The best of both worlds
Date: 12th May 2017Click here for nursing vacancies
Hand on heart, I’ve genuinely got the best work/life balance – I’m happy at work and I’m happy at home.
Having studied childcare alongside A’ levels and having a mum who worked in childcare, I considered paediatric nursing when I applied to university. That all changed when I saw a young child coming out of surgery one day, clearly in pain and screaming. I knew then that it wasn’t for me – I wasn’t the person who could cope with the distress and emotions often linked with paediatric medicine.
Having worked as a carer for the year prior to university and then continuing to care whilst being a student nurse, I found myself in different placements and realised very quickly how much I LOVED working in elderly care. I could communicate with them, I could help them, I could give them a voice and it was so rewarding. No-one wants to be in hospital but, for me, if I could make their day slightly better, then it was definitely worthwhile. To help a 102 year old lady recover to a point where she was medically fit and able to be sent home to live INDEPENDENTLY was just incredible! To work in rehabilitation making people well enough to return home felt like such a fantastic achievement. I knew then that this was my passion.
Unfortunately over time, the ups and downs of the NHS got to me…the time pressures, the unrealistic expectations, lack of resources left me feeling each day that I hadn’t been the best nurse I could have been. I needed to move out of the NHS…

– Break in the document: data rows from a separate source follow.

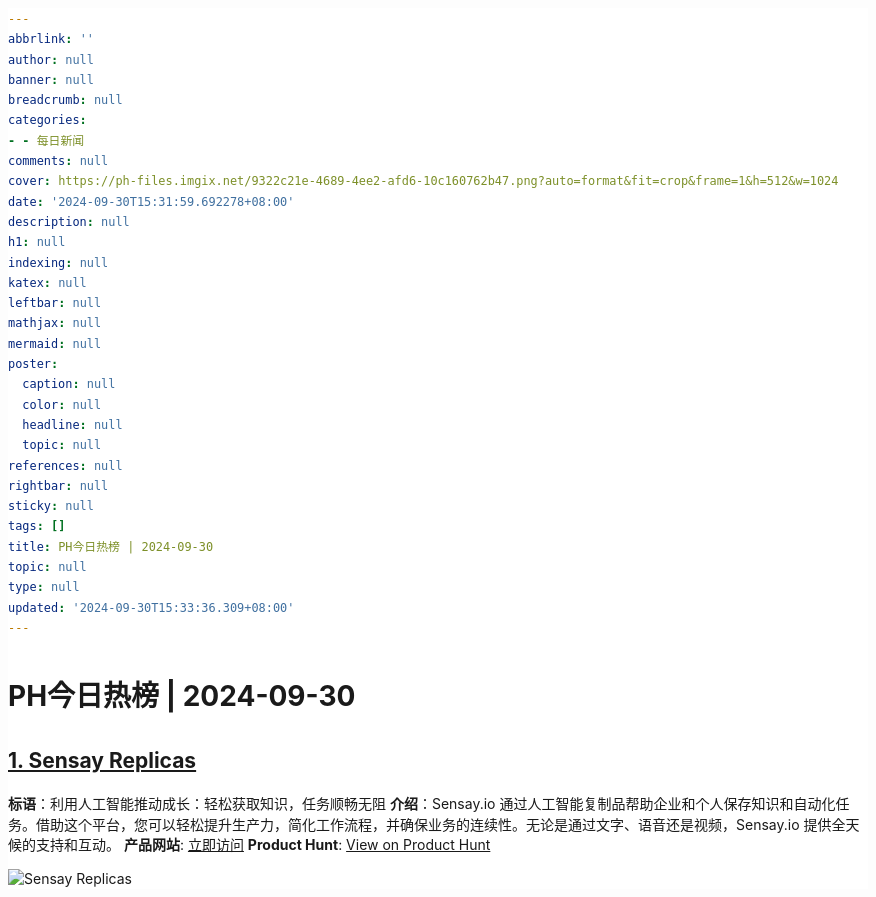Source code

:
 ```yaml
---
abbrlink: ''
author: null
banner: null
breadcrumb: null
categories:
- - 每日新闻
comments: null
cover: https://ph-files.imgix.net/9322c21e-4689-4ee2-afd6-10c160762b47.png?auto=format&fit=crop&frame=1&h=512&w=1024
date: '2024-09-30T15:31:59.692278+08:00'
description: null
h1: null
indexing: null
katex: null
leftbar: null
mathjax: null
mermaid: null
poster:
  caption: null
  color: null
  headline: null
  topic: null
references: null
rightbar: null
sticky: null
tags: []
title: PH今日热榜 | 2024-09-30
topic: null
type: null
updated: '2024-09-30T15:33:36.309+08:00'
---
```

# PH今日热榜 | 2024-09-30

## [1. Sensay Replicas](https://www.producthunt.com/posts/sensay-replicas?utm_campaign=producthunt-api&utm_medium=api-v2&utm_source=Application%3A+decohack+%28ID%3A+131684%29)

**标语**：利用人工智能推动成长：轻松获取知识，任务顺畅无阻
**介绍**：Sensay.io 通过人工智能复制品帮助企业和个人保存知识和自动化任务。借助这个平台，您可以轻松提升生产力，简化工作流程，并确保业务的连续性。无论是通过文字、语音还是视频，Sensay.io 提供全天候的支持和互动。
**产品网站**: [立即访问](https://www.producthunt.com/r/DPGK6KZ2GI736F?utm_campaign=producthunt-api&utm_medium=api-v2&utm_source=Application%3A+decohack+%28ID%3A+131684%29)
**Product Hunt**: [View on Product Hunt](https://www.producthunt.com/posts/sensay-replicas?utm_campaign=producthunt-api&utm_medium=api-v2&utm_source=Application%3A+decohack+%28ID%3A+131684%29)

![Sensay Replicas](https://ph-files.imgix.net/9322c21e-4689-4ee2-afd6-10c160762b47.png?auto=format&fit=crop&frame=1&h=512&w=1024)
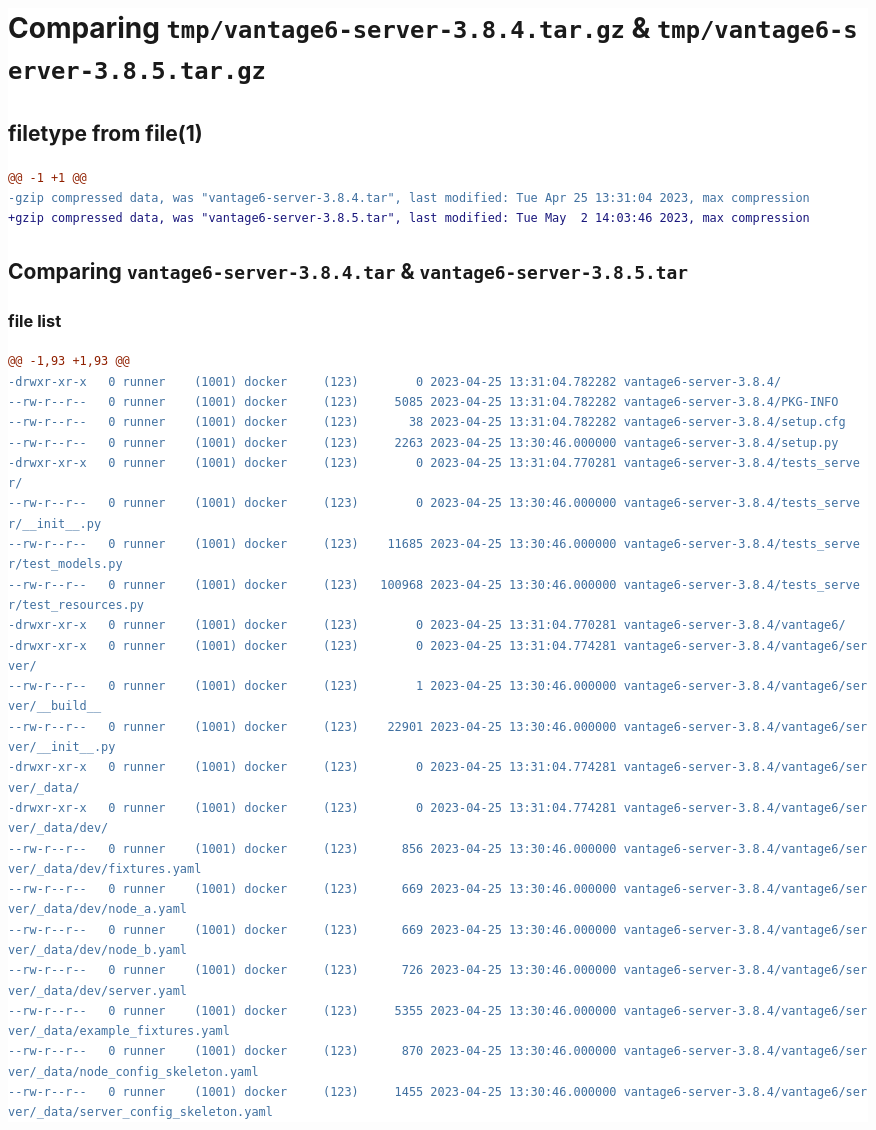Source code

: # Comparing `tmp/vantage6-server-3.8.4.tar.gz` & `tmp/vantage6-server-3.8.5.tar.gz`

## filetype from file(1)

```diff
@@ -1 +1 @@
-gzip compressed data, was "vantage6-server-3.8.4.tar", last modified: Tue Apr 25 13:31:04 2023, max compression
+gzip compressed data, was "vantage6-server-3.8.5.tar", last modified: Tue May  2 14:03:46 2023, max compression
```

## Comparing `vantage6-server-3.8.4.tar` & `vantage6-server-3.8.5.tar`

### file list

```diff
@@ -1,93 +1,93 @@
-drwxr-xr-x   0 runner    (1001) docker     (123)        0 2023-04-25 13:31:04.782282 vantage6-server-3.8.4/
--rw-r--r--   0 runner    (1001) docker     (123)     5085 2023-04-25 13:31:04.782282 vantage6-server-3.8.4/PKG-INFO
--rw-r--r--   0 runner    (1001) docker     (123)       38 2023-04-25 13:31:04.782282 vantage6-server-3.8.4/setup.cfg
--rw-r--r--   0 runner    (1001) docker     (123)     2263 2023-04-25 13:30:46.000000 vantage6-server-3.8.4/setup.py
-drwxr-xr-x   0 runner    (1001) docker     (123)        0 2023-04-25 13:31:04.770281 vantage6-server-3.8.4/tests_server/
--rw-r--r--   0 runner    (1001) docker     (123)        0 2023-04-25 13:30:46.000000 vantage6-server-3.8.4/tests_server/__init__.py
--rw-r--r--   0 runner    (1001) docker     (123)    11685 2023-04-25 13:30:46.000000 vantage6-server-3.8.4/tests_server/test_models.py
--rw-r--r--   0 runner    (1001) docker     (123)   100968 2023-04-25 13:30:46.000000 vantage6-server-3.8.4/tests_server/test_resources.py
-drwxr-xr-x   0 runner    (1001) docker     (123)        0 2023-04-25 13:31:04.770281 vantage6-server-3.8.4/vantage6/
-drwxr-xr-x   0 runner    (1001) docker     (123)        0 2023-04-25 13:31:04.774281 vantage6-server-3.8.4/vantage6/server/
--rw-r--r--   0 runner    (1001) docker     (123)        1 2023-04-25 13:30:46.000000 vantage6-server-3.8.4/vantage6/server/__build__
--rw-r--r--   0 runner    (1001) docker     (123)    22901 2023-04-25 13:30:46.000000 vantage6-server-3.8.4/vantage6/server/__init__.py
-drwxr-xr-x   0 runner    (1001) docker     (123)        0 2023-04-25 13:31:04.774281 vantage6-server-3.8.4/vantage6/server/_data/
-drwxr-xr-x   0 runner    (1001) docker     (123)        0 2023-04-25 13:31:04.774281 vantage6-server-3.8.4/vantage6/server/_data/dev/
--rw-r--r--   0 runner    (1001) docker     (123)      856 2023-04-25 13:30:46.000000 vantage6-server-3.8.4/vantage6/server/_data/dev/fixtures.yaml
--rw-r--r--   0 runner    (1001) docker     (123)      669 2023-04-25 13:30:46.000000 vantage6-server-3.8.4/vantage6/server/_data/dev/node_a.yaml
--rw-r--r--   0 runner    (1001) docker     (123)      669 2023-04-25 13:30:46.000000 vantage6-server-3.8.4/vantage6/server/_data/dev/node_b.yaml
--rw-r--r--   0 runner    (1001) docker     (123)      726 2023-04-25 13:30:46.000000 vantage6-server-3.8.4/vantage6/server/_data/dev/server.yaml
--rw-r--r--   0 runner    (1001) docker     (123)     5355 2023-04-25 13:30:46.000000 vantage6-server-3.8.4/vantage6/server/_data/example_fixtures.yaml
--rw-r--r--   0 runner    (1001) docker     (123)      870 2023-04-25 13:30:46.000000 vantage6-server-3.8.4/vantage6/server/_data/node_config_skeleton.yaml
--rw-r--r--   0 runner    (1001) docker     (123)     1455 2023-04-25 13:30:46.000000 vantage6-server-3.8.4/vantage6/server/_data/server_config_skeleton.yaml
```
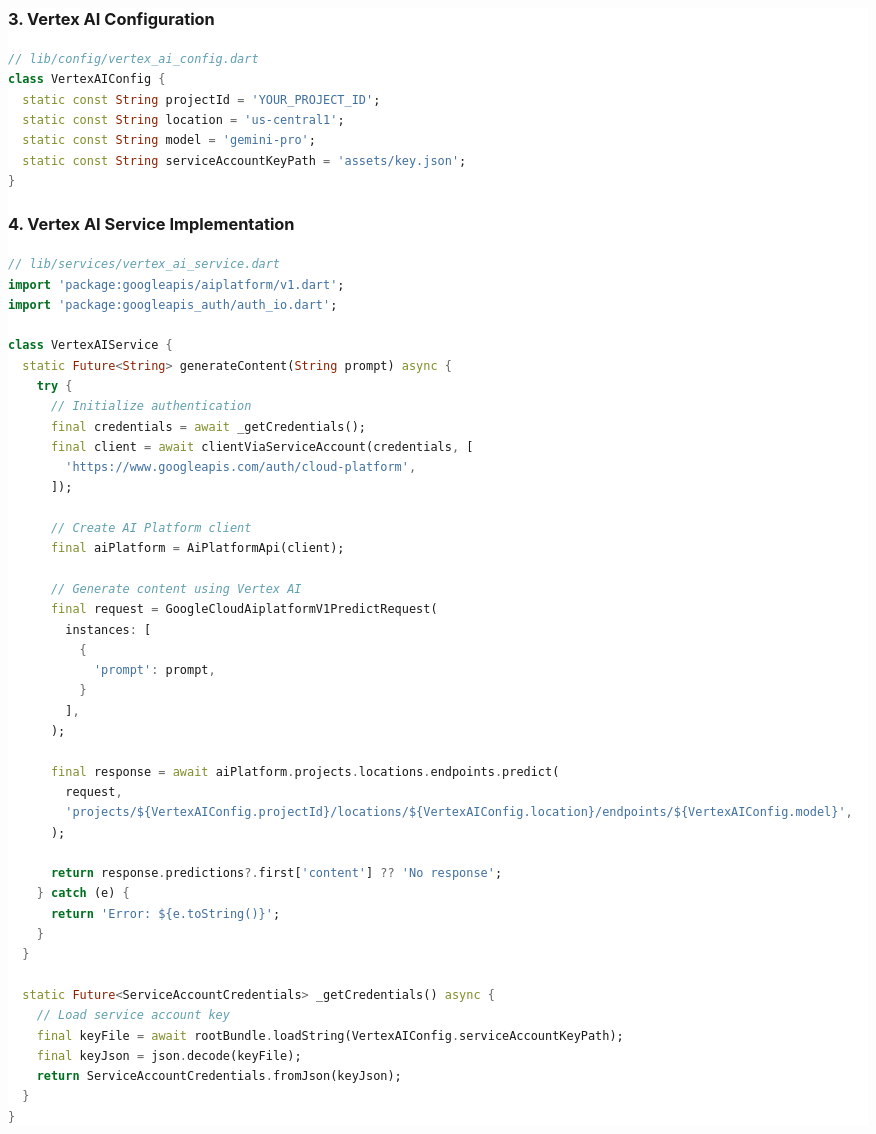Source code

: ### 3. Vertex AI Configuration

```dart
// lib/config/vertex_ai_config.dart
class VertexAIConfig {
  static const String projectId = 'YOUR_PROJECT_ID';
  static const String location = 'us-central1';
  static const String model = 'gemini-pro';
  static const String serviceAccountKeyPath = 'assets/key.json';
}
```

### 4. Vertex AI Service Implementation

```dart
// lib/services/vertex_ai_service.dart
import 'package:googleapis/aiplatform/v1.dart';
import 'package:googleapis_auth/auth_io.dart';

class VertexAIService {
  static Future<String> generateContent(String prompt) async {
    try {
      // Initialize authentication
      final credentials = await _getCredentials();
      final client = await clientViaServiceAccount(credentials, [
        'https://www.googleapis.com/auth/cloud-platform',
      ]);

      // Create AI Platform client
      final aiPlatform = AiPlatformApi(client);
      
      // Generate content using Vertex AI
      final request = GoogleCloudAiplatformV1PredictRequest(
        instances: [
          {
            'prompt': prompt,
          }
        ],
      );

      final response = await aiPlatform.projects.locations.endpoints.predict(
        request,
        'projects/${VertexAIConfig.projectId}/locations/${VertexAIConfig.location}/endpoints/${VertexAIConfig.model}',
      );

      return response.predictions?.first['content'] ?? 'No response';
    } catch (e) {
      return 'Error: ${e.toString()}';
    }
  }

  static Future<ServiceAccountCredentials> _getCredentials() async {
    // Load service account key
    final keyFile = await rootBundle.loadString(VertexAIConfig.serviceAccountKeyPath);
    final keyJson = json.decode(keyFile);
    return ServiceAccountCredentials.fromJson(keyJson);
  }
}
```
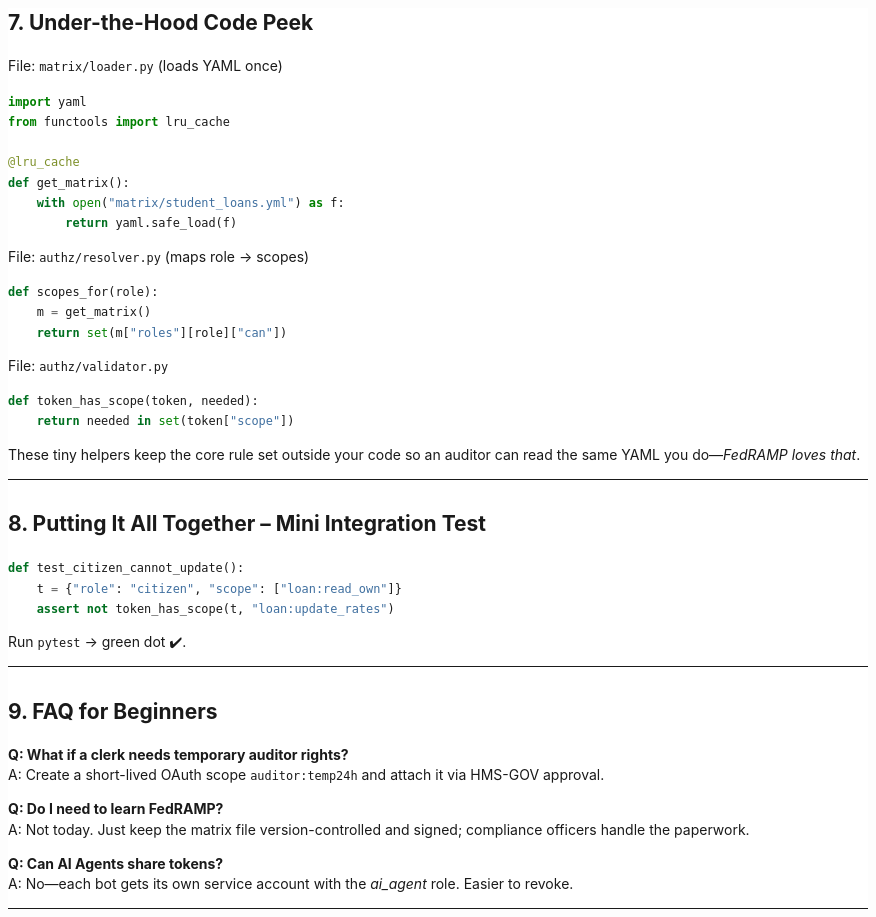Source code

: ## 7. Under-the-Hood Code Peek  

File: `matrix/loader.py` (loads YAML once)

```python
import yaml
from functools import lru_cache

@lru_cache
def get_matrix():
    with open("matrix/student_loans.yml") as f:
        return yaml.safe_load(f)
```

File: `authz/resolver.py` (maps role → scopes)

```python
def scopes_for(role):
    m = get_matrix()
    return set(m["roles"][role]["can"])
```

File: `authz/validator.py`

```python
def token_has_scope(token, needed):
    return needed in set(token["scope"])
```

These tiny helpers keep the core rule set outside your code so an auditor can read the same YAML you do—*FedRAMP loves that*.

---

## 8. Putting It All Together – Mini Integration Test

```python
def test_citizen_cannot_update():
    t = {"role": "citizen", "scope": ["loan:read_own"]}
    assert not token_has_scope(t, "loan:update_rates")
```

Run `pytest` → green dot ✔️.

---

## 9. FAQ for Beginners

**Q: What if a clerk needs temporary auditor rights?**  
A: Create a short-lived OAuth scope `auditor:temp24h` and attach it via HMS-GOV approval.  

**Q: Do I need to learn FedRAMP?**  
A: Not today. Just keep the matrix file version-controlled and signed; compliance officers handle the paperwork.  

**Q: Can AI Agents share tokens?**  
A: No—each bot gets its own service account with the *ai_agent* role. Easier to revoke.

---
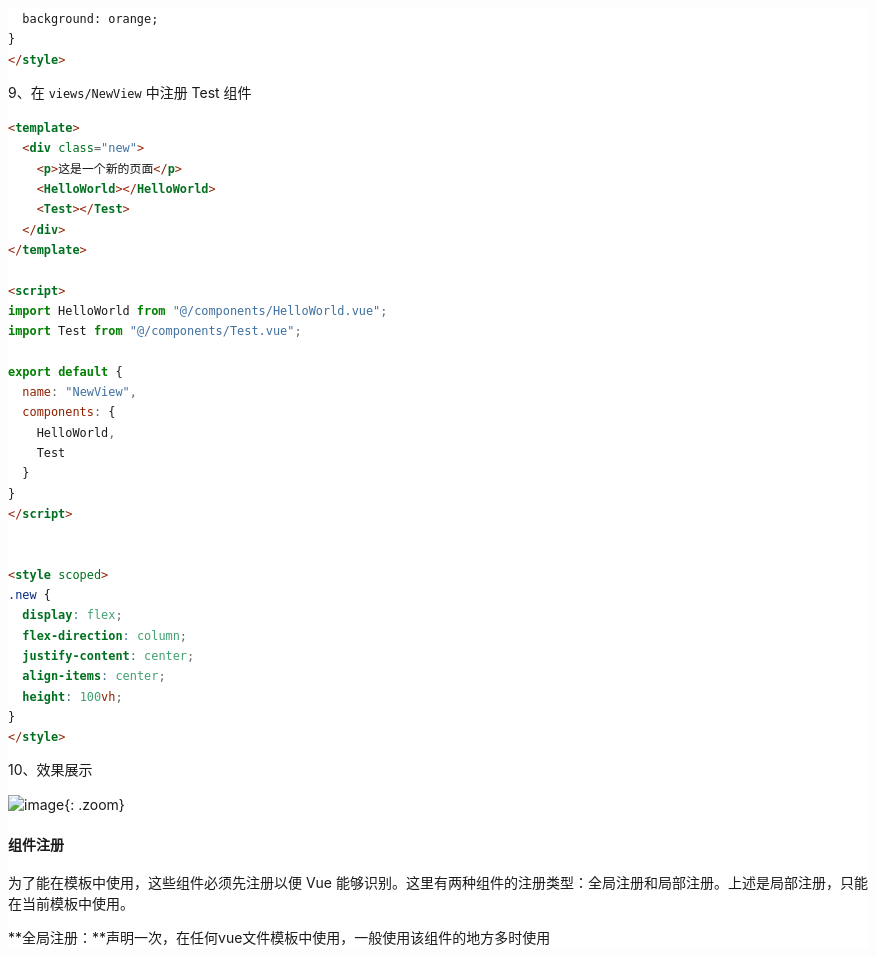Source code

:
 ```html
  background: orange;
}
</style>
```


9、在 `views/NewView` 中注册 Test 组件

```html
<template>
  <div class="new">
    <p>这是一个新的页面</p>
    <HelloWorld></HelloWorld>
    <Test></Test>
  </div>
</template>

<script>
import HelloWorld from "@/components/HelloWorld.vue";
import Test from "@/components/Test.vue";

export default {
  name: "NewView",
  components: {
    HelloWorld,
    Test
  }
}
</script>


<style scoped>
.new {
  display: flex;
  flex-direction: column;
  justify-content: center;
  align-items: center;
  height: 100vh;
}
</style>
```

10、效果展示

![image](https://cdn.jsdelivr.net/gh/hujianli94/picx-images-hosting@master/image.1ov5zpb9s6.webp){: .zoom}



#### 组件注册


为了能在模板中使用，这些组件必须先注册以便 Vue 能够识别。这里有两种组件的注册类型：全局注册和局部注册。上述是局部注册，只能在当前模板中使用。

**全局注册：**声明一次，在任何vue文件模板中使用，一般使用该组件的地方多时使用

Luckily in 2014, my dream job arose at Brendoncare Knightwood’s rehab unit. A chance to help patients regain their independence meaning I was once again able to provide care and emotional support and actually HAVE THE TIME TO DO IT. The pace was so different. I felt once more like I was able to do my upmost for each person – to give them the time they needed.
During a transitional period and changes in management, I recognised the importance of someone ‘stepping up’ to help manage, someone who would have the ability to make decisions that would make a difference to the people I was caring for. I had to give it a go. Unfortunately things don’t last forever. The rehab unit closed and I found myself entering what I considered to be the very opposite end of the spectrum – a nursing home – where people lived with support often until the end of life.
I was very apprehensive but from day one, I felt I was in someone’s home rather than a place of work. With a wonderfully friendly atmosphere and a fantastically supportive boss, I LOVE IT! Even now, if I can instil a bit of rehab in the every day lives of residents, making them as independent as possible, I will. Unlike the relatively quick ‘turnover’ of rehab patients, here at The Old Parsonage, I can really get to know each resident and their family. It’s definitely the little things that make a big difference and I try everyday to do the small things just to bring smiles to the residents’ faces. I know their likes and dislikes and I can give a bit more time because I have more time. And when the inevitable arises, which it does in a care home, to be with someone in their final hours is an absolute privilege.